Aerial view of the London Heathrow Airport
Aerial view of the London Heathrow AirportiStock

Rabbi Shmuli Brown, the Chabad rabbi of Liverpool Universities, is asking for a public apology from London’s Heathrow Airport after he was told to take off his shoes while entering its multi-faith prayer room.

According to the Jewish Chronicle, Rabbi Brown flew overnight to Heathrow from New York.

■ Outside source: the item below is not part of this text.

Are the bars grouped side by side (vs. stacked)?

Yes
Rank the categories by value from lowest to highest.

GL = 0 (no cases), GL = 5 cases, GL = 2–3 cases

When he attempted to perform morning prayers inside the airport mult-faith prayer room before boarding his connecting flight to Manchester, he was approached by a “person in uniform.”

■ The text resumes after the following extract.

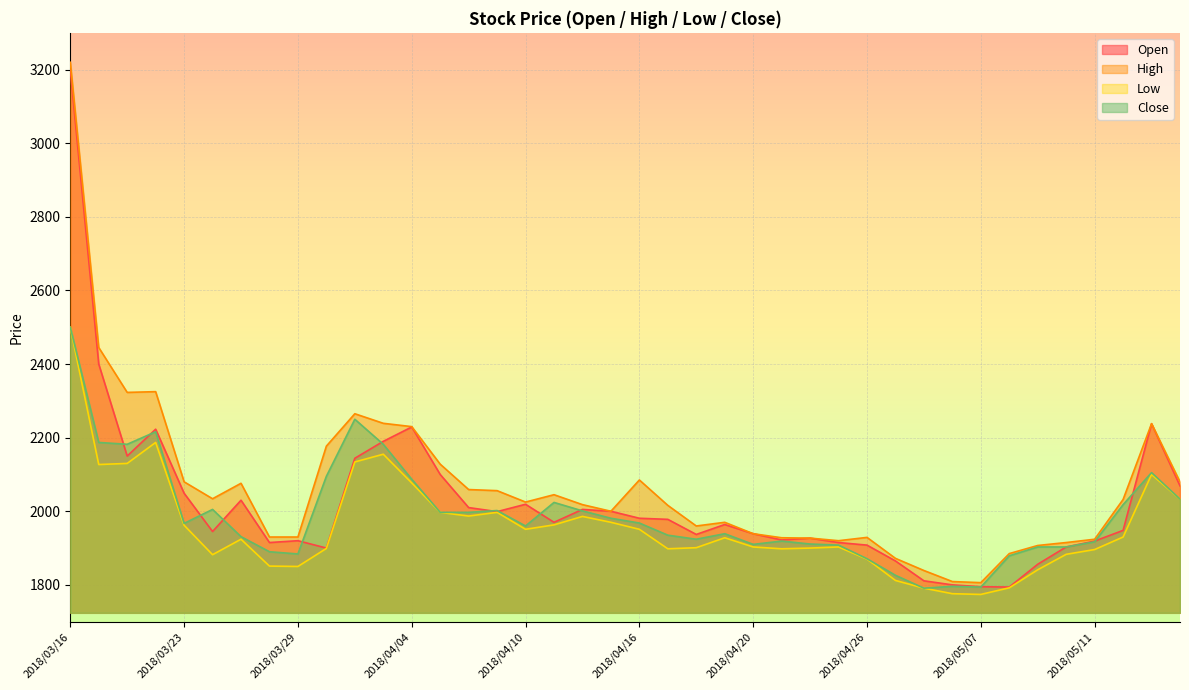

Does the chart display data point markers on the line(s)?

No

The employee walked up to him and demanded that he remove his shoes, as is customarily done in mosques.

“I replied that it was a multi-faith room, but he just told me again to take my shoes off,” Rabbi Brown told the Chronicle. “He gave me an uncomfortable feeling and made me feel very unwelcome, so I left the room.”

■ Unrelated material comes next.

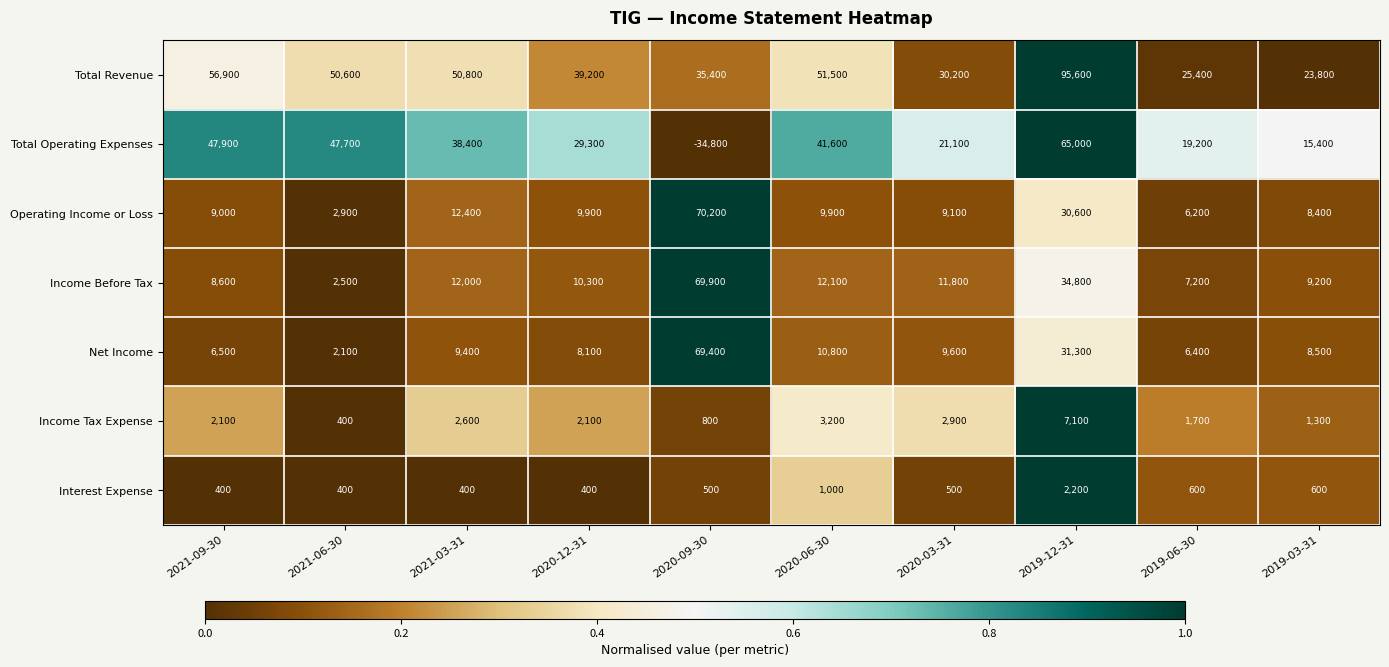

The value of Income Before Tax at 2021-03-31 is 12000. True or false?

True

He replayed the incident to the airport’s Jewish chaplain, Rabbi Hershi Vogel, and was told that he was not the first person to experience such an incident.

Rabbi Brown is calling on Heathrow to release a “public statement and make it very clear that this is a multi-faith room that caters for all religions, and is not just a mosque.”

He added that after the experience he will no longer use a prayer room in an airpot.

“I am very much into displaying my Jewish pride, so I won’t be going into a small room and cowering in the corner,” he said.

The airport is reportedly investigating.